Chris Bosh is right. Part of what is fueling this hardline stance by owners is about Miami and New York. This is what I mean.
What LeBron James, Chris Bosh and Carmelo Anthony did last year shook small market owners to their core. Those guys pay the bills for owners, yet franchise cornerstones moved on because they didn’t like what Cleveland and Denver had built around them. Owners want to be able to keep their stars (but make it easier to move role players around them) and the last offer from David Stern and the owners was built to do that.
Which makes Dwight Howard, Deron Williams and Chris Paul — next summer’s big free agents — the real test cases for owners.
If Williams decides to leave the Nets next summer, and the latest offer from the owners had been the approved, it would have cost him $25 million, according to Nets Daily.
Whether there’s a season or not, if the Nets re-sign Williams to a new contract this summer, he will be owed roughly $101 million over five years. But if he opts out of his $17.7 million final year and signs with a new team, he’ll get $76 million over four. That’s $25 million.

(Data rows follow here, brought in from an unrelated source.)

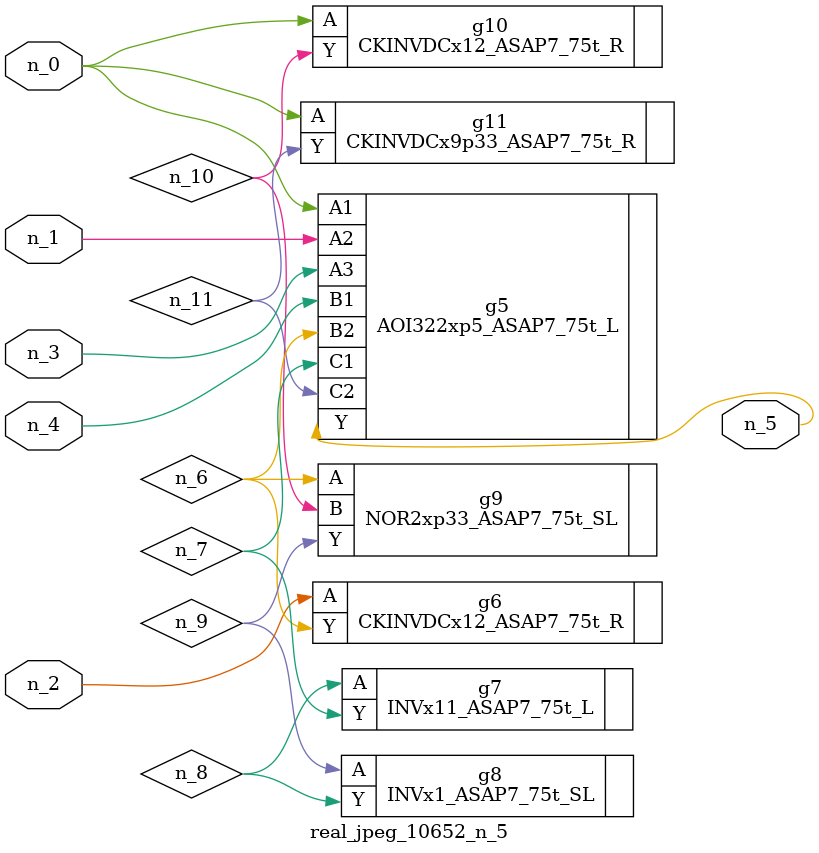
<source format=v>
module real_jpeg_10652_n_5 (n_4, n_0, n_1, n_2, n_3, n_5);

input n_4;
input n_0;
input n_1;
input n_2;
input n_3;

output n_5;

wire n_8;
wire n_11;
wire n_6;
wire n_7;
wire n_10;
wire n_9;

AOI322xp5_ASAP7_75t_L g5 ( 
.A1(n_0),
.A2(n_1),
.A3(n_3),
.B1(n_4),
.B2(n_6),
.C1(n_7),
.C2(n_11),
.Y(n_5)
);

CKINVDCx12_ASAP7_75t_R g10 ( 
.A(n_0),
.Y(n_10)
);

CKINVDCx9p33_ASAP7_75t_R g11 ( 
.A(n_0),
.Y(n_11)
);

CKINVDCx12_ASAP7_75t_R g6 ( 
.A(n_2),
.Y(n_6)
);

NOR2xp33_ASAP7_75t_SL g9 ( 
.A(n_6),
.B(n_10),
.Y(n_9)
);

INVx11_ASAP7_75t_L g7 ( 
.A(n_8),
.Y(n_7)
);

INVx1_ASAP7_75t_SL g8 ( 
.A(n_9),
.Y(n_8)
);


endmodule
</source>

How so? The owners’ final proposal (much of which the players agreed to) permits teams who hold “Bird Rights” on their own players to re-sign them to five-year deals with 6.5% increase. That drops to four years with 3.5% increases for new teams.
He’s right. But a lot of that was in place for LeBron and Bosh and it didn’t matter.
Cleveland could offer one more year (a sixth, Miami could only offer five) and bigger raises to LeBron, which meant their offer in total was about $30 million more guaranteed than anyone else. And LeBron still left and actually took less than max money to get out of Cleveland (they did a shotgun sign-and-trade that let LeBron and Bosh get a sixth year, but both were gone either way). It may be harder for teams to create cap space under the new system, but teams will do it — how many teams contorted themselves to make room for LeBron? Miami stripped their roster down to two players to make their move.
It’s hard for any team to keep stars. Kobe Bryant almost left the Lakers in 2004, and that’s a destination team. Tim Duncan is an exception to the rule and there were still temptations for him to leave San Antonio, but they had built a team around him that could win rings. Elite players are going to be well compensated, so even if a team can offer more money it will be about the secondary factors — is this a team that can win a title? Do I want to live here?
That’s where New York and Miami and a handful of other cities will always have an advantage. And while the small market owners may have better financial footing under any new labor deal, they will still struggle to keep their stars if the organization is not well run. It’s always going to be that way. Sorry.
But we’ll see what the Nets, Magic and Hornets are able to do with the new rules. Whenever we get them.